A brick in and of itself is a challenging workout, but I’m gonna turn it up another notch with my “Brick Stack Workout!” It’s really quite simple:
- Warm up with a 20 minute bike ride. Jump off and…
- Follow my high intensity strength training for triathlon routine.
- Chase it all down with a light run (or perhaps the survival shuffle).
This triathlon workout is great for a few good reasons, so please let me explain before you hightail it out of here, thinking I’m “another one of those crazy triathlon coaches.”
Two-For-One Training Special
First, there’s only so much time in the day, so you’ll have to decide which workout to do. So why not do both? Finding time to cross-train with strength and conditioning can be tough, so why no save time and fit it in during your brick workout?! Remember that the main reason for brick training is to practice running on tired legs. Whether you bike or lift weights, you’ll have tired legs.
Get In Tune With Your Body
Body builders are always talking about “getting the pump.” Basically, all that means is working an isolated muscle until it’s “pumped up” or full of blood. Along with the pump, they talk about putting your mind into the muscle, feeling or imagining the muscle work mentally, and allowing more blood, oxygen and nutrients to flow through the muscle fibers.

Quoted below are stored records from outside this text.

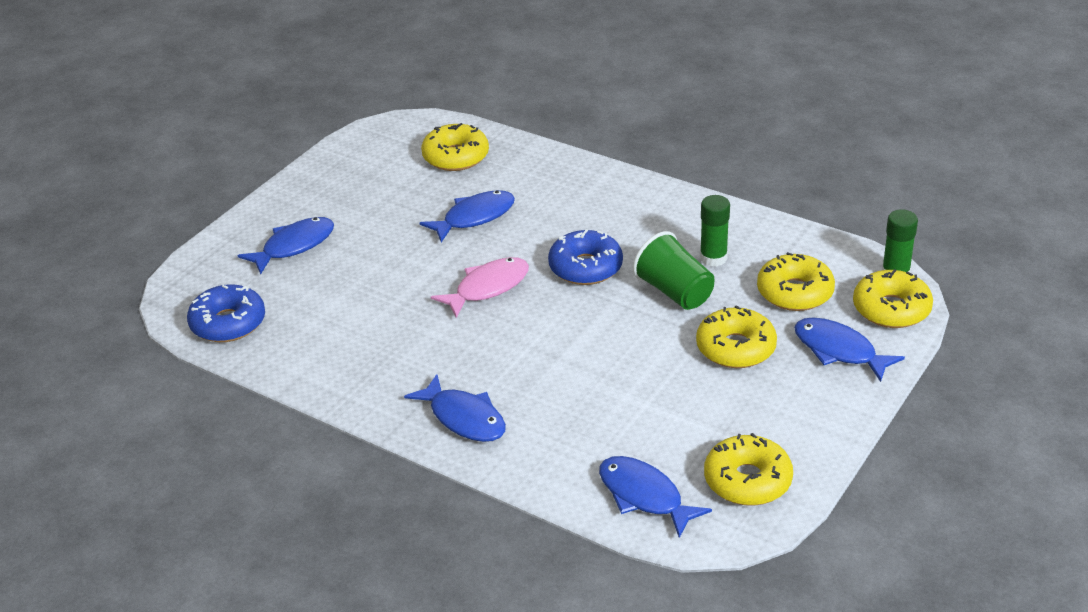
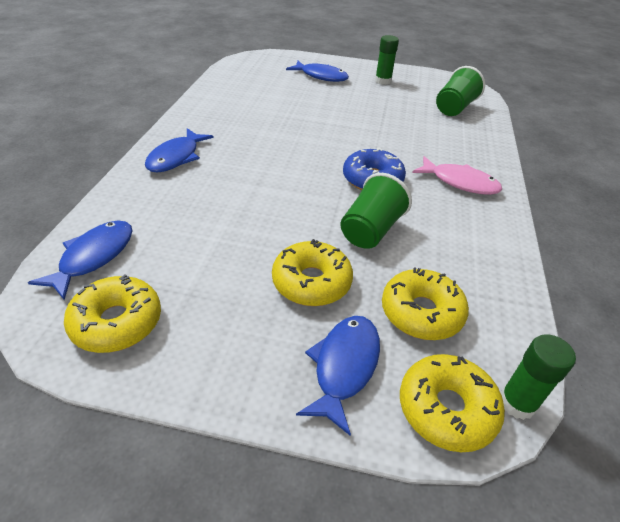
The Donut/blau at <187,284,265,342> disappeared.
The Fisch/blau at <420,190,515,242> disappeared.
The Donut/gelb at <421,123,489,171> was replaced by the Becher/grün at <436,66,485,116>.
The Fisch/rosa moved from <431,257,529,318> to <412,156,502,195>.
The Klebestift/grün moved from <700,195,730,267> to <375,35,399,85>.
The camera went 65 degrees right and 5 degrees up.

When you get on the treadmill fresh after a triathlon strength training workout, you’ll be well aware of your muscles firing because – trust me on this – you’ll feel them. You’ll feel your quads flexing, your glutes extending, hammies working, and calves…well your calves will be burning!
Take some time to focus: it’s a great way to think and feel your way through your running form and technique.
Build Mental Toughness
Ok, “build mental toughness” sounds worse than it really is, but here’s the deal. When you first hop on the treadmill and get it going up to speed, your legs will scream in protest and refuse to cooperative. Mind over matter kicks in and you have to scream back, only louder, “RUN, DAMMIT!”
Dial in a pace that’s slower than your usual, and yell at yourself (inside your own head, of course) saying…
“I can do this forever!”
“I love every thing about triathlon training!”
“I’m burning so much fat and building lean muscle!”
“I’ll never quit, because I’m good enough, and I’m strong enough!”
At this point you may feel adrenaline course over you, especially if you have your power song playing. You’ve transcended to reach the rare and mystical Bricker’s High!
Hopefully, the next thing you know, you’re approaching your first mile already. And we all know that the first mile is the hardest.
It’s all downhill to your own personal victory from there!
Try my Brick Stack Workout today. Here’s how:
Like I said before, this is a high intensity workout with high reps and minimal rest. It will help build your stamina and endurance so you can fly into T2 and then power right into your run feeling like you have strong legs instead of weak, shaky ones. Not only will you be getting in a brick workout, but you’re also doing a strength training workout at the same time. These leg exercises will stimulate how your legs will feel after you bike – 14 miles for a sprint or 24 miles for an Olympic – and that’s why I have you go right into the run.
Start with a 20-30 minute bike ride (try Jess’s conquer the hill bike workout)
Now that you’re warmed up, it’s time to hit our strength training for triathlon workout. You’re gonna superset 2 exercises together for 2 sets of 20 reps each.
The first one is 20 barbell squats. Then go right into 20 calf raises. (You can see how I got the piece of wood ready so I could go directly from squats to calf raises without any rest. This is good because it trains your lower legs to balance even though you’re fatigued from the set of squats.)
This is a challenging set, so catch your breath after your 1st set, then go right into your second set. Try to limit your rest period to 30-45 seconds. If you have to rest longer than that, your weight is too heavy.
Next, you’ll do 20 quad extensions, and then go right into 20 hamstring curls. Again, although you’re using less weight, you’re doing high reps… I really want you to get that burn on! Repeat this set after a 30-45 second rest.
Then, you’ll do 2 sets of twenty 45 degree back extensions followed by 20 decline sit-ups.
How are you feeling? Are your legs good and tired? Perfect. Now finish up your brick stack with a 10-20 minute run. And don’t forget to work on your mental toughness! You got this!
Make sure you stretch and drink plenty of water after your workout. And don’t forget to top it all off with your favorite protein shake. You earned it!